PetroChina has contracts with Chevron's Gorgon LNG project, CNOOC has contracts with Queensland Curtis LNG (QCLNG) and Sinopec has substantial contracts with APLNG where it holds a 25% stake in the project.
“A couple of Chinese end-users reported that while port closures had not been put in place for the most of the country, there were other circumstances under which they could declare force majeure — regional quarantines could result in companies not being able to receive or transit goods, for example,” EnergyQuest said in its report.
“Chinese buyers pointed out that this move could provide some relief to end-users who had been struggling with high inventories even before the coronavirus outbreak.”
However, EnergyQuest claimed that, even if all Chinese state-owned companies declare force-majeure, they were unlikely to stop taking their entire term volumes of gas.
There also currently appears to be little risk to China’s ships being prevented from collecting cargoes.
While health screening on ship crews arriving from China has been upgraded, the Australian government has apparently said no restrictions will come in the way of regular operations of LNG ships loading cargoes, according to EnergyQuest.
It added that it was currently unclear just how much Chinese LNG intake will be reduced, but did highlight prices had plunged to US$2.90 — US$3.20 per million Btu for deliveries in the second half of March and US$2.75 — U$3.05 per million Btu for May deliveries.

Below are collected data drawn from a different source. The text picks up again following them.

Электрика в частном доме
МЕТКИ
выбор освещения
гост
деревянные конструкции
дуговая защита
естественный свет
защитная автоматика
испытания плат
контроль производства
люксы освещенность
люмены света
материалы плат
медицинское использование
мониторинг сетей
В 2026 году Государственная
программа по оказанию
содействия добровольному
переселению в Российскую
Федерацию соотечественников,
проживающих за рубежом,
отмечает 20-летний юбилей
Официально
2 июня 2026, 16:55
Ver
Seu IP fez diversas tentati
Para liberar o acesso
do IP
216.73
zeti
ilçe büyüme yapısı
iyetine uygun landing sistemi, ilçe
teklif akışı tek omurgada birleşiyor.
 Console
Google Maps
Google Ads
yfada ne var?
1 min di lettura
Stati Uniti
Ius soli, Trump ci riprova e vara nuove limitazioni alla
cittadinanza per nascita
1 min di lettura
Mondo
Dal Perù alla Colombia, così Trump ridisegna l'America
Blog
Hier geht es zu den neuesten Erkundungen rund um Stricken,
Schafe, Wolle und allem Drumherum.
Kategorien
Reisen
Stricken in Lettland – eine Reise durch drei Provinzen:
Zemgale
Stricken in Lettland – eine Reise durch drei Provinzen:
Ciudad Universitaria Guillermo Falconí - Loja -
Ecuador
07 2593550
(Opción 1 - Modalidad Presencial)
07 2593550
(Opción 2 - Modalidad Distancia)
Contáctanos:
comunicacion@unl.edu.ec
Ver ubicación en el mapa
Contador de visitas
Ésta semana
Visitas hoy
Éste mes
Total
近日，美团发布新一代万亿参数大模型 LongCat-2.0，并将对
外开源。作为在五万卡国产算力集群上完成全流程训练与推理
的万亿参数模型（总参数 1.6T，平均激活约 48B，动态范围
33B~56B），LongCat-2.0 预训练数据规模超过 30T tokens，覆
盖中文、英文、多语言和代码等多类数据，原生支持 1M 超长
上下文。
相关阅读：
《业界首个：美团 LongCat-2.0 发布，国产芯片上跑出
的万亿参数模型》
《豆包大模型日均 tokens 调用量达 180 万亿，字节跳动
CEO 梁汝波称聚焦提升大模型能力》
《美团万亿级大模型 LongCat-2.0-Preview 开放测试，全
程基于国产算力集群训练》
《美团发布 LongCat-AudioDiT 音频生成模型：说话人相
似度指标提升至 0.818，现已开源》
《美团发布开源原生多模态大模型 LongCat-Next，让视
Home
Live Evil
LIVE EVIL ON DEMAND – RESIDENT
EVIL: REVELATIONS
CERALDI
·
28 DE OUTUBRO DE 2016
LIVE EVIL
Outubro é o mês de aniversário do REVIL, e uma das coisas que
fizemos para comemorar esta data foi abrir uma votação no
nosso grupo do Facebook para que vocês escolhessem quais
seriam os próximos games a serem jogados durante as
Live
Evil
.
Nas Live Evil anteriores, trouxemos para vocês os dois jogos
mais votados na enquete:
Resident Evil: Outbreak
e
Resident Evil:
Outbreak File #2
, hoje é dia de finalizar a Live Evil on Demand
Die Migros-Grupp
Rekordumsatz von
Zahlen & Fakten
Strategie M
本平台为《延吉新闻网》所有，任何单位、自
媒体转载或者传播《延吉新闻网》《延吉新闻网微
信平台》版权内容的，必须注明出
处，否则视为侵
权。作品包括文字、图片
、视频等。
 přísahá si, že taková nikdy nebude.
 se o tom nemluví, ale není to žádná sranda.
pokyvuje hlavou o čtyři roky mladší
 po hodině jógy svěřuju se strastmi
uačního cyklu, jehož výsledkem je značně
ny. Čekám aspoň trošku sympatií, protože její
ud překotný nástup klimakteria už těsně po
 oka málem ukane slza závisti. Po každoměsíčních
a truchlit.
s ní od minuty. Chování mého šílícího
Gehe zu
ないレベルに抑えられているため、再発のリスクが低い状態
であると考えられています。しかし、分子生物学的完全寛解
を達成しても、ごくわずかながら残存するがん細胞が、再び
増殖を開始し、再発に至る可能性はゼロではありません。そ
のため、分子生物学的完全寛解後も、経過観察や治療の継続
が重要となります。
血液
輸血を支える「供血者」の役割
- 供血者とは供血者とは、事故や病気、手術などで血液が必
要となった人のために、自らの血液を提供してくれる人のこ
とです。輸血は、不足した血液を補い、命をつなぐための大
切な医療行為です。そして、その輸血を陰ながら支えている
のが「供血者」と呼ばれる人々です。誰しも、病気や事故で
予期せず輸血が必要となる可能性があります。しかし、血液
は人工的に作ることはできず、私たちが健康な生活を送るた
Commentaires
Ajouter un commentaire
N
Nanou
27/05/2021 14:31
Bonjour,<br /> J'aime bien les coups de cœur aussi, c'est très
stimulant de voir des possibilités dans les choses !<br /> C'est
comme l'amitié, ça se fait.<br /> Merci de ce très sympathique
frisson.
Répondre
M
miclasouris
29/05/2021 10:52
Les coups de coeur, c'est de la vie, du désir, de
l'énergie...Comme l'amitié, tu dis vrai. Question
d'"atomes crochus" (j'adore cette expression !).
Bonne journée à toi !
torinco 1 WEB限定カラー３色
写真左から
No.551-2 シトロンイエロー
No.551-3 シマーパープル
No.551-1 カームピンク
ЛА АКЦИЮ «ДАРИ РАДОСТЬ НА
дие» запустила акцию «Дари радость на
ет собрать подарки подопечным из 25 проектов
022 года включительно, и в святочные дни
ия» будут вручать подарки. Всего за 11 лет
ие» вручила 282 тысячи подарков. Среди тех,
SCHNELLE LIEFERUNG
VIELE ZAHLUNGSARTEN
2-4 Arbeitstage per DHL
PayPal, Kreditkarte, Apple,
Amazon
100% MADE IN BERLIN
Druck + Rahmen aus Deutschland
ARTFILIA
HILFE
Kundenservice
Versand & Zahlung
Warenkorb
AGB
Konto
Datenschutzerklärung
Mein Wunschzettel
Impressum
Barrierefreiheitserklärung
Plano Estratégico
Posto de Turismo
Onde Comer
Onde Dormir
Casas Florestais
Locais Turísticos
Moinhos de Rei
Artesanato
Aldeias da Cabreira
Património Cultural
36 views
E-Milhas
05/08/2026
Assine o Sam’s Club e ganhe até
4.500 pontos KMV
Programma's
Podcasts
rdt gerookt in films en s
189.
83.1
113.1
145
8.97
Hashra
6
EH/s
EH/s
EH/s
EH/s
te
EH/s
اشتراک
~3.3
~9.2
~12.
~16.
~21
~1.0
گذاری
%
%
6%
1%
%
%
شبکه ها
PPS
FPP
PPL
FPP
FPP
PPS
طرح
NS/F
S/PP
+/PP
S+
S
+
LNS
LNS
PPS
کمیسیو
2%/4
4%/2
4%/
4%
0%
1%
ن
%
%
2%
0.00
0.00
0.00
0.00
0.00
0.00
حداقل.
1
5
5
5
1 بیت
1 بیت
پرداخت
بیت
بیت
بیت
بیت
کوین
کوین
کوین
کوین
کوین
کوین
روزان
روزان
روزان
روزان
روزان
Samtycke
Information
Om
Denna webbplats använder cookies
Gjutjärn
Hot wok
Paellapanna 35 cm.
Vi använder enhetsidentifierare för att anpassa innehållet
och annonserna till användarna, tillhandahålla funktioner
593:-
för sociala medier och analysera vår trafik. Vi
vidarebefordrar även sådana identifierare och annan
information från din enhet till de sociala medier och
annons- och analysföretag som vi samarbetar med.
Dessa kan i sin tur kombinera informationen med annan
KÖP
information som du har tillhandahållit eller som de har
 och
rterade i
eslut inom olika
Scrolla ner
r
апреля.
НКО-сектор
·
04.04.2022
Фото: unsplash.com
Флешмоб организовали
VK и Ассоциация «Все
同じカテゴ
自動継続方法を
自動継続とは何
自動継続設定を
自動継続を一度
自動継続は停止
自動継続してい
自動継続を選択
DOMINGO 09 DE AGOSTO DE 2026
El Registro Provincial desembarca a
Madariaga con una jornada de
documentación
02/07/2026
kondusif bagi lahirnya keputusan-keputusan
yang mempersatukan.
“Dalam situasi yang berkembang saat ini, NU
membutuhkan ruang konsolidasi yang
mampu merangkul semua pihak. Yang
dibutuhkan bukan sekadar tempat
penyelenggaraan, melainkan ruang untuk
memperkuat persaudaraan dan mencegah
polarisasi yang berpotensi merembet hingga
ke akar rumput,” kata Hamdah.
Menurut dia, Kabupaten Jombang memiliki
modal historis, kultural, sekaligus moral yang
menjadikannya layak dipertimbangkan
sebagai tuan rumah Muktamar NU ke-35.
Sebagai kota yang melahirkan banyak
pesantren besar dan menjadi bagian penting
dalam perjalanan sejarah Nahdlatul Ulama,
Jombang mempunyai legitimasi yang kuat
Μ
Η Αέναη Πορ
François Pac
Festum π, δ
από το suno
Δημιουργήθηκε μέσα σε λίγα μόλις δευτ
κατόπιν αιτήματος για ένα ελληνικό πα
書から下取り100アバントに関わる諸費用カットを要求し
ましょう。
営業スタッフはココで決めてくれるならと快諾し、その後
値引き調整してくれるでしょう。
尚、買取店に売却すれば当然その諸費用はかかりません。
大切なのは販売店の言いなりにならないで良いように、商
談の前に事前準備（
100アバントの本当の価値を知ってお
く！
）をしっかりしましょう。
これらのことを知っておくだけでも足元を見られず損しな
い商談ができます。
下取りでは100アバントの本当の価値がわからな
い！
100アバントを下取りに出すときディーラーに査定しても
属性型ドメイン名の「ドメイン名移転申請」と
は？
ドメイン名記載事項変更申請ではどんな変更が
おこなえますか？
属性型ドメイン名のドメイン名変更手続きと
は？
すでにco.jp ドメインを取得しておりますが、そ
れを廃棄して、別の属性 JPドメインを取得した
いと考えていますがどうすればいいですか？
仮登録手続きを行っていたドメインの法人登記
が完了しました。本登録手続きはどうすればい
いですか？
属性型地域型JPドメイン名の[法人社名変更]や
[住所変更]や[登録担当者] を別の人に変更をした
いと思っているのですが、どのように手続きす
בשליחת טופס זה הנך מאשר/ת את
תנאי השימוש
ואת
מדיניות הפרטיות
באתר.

EnergyQuest also highlighted that Australia’s east coast LNG projects are heavily exposed to China, with 85% of APLNG and 67% of Queensland Curtis LNG production being delivered to China in January.
Other projects also remain exposed with 42% of Pluto LNG January exports destined for China, 38% from Gorgon, 27% from Ichthys, 26% from the North West Shelf, 24% from Gladstone and Darwin LNG and 9% from Gladstone LNG.
Shell’s Prelude floating LNG development had the least exposure, with no cargoes from the project being shipped to China in January, however the project is currently offline following power issues earlier this month.
However, EnergyQuest cited sources claiming a halt to production would have no great impact for Prelude given both historically low spot prices and the coronavirus dampening demand.
Overall, Australia maintained its crown as the world’s largest exporter of LNG in January, with shipments amounting to 82.2 million tonnes per annum on an annualised basis, above second placed Qatar’s 77 million tpa nameplate capacity.
In total, Australia exported 7 million tonnes of LNG, via 103 cargoes, in January, down slightly on December’s 7.1 million tonne record, from 104 cargoes.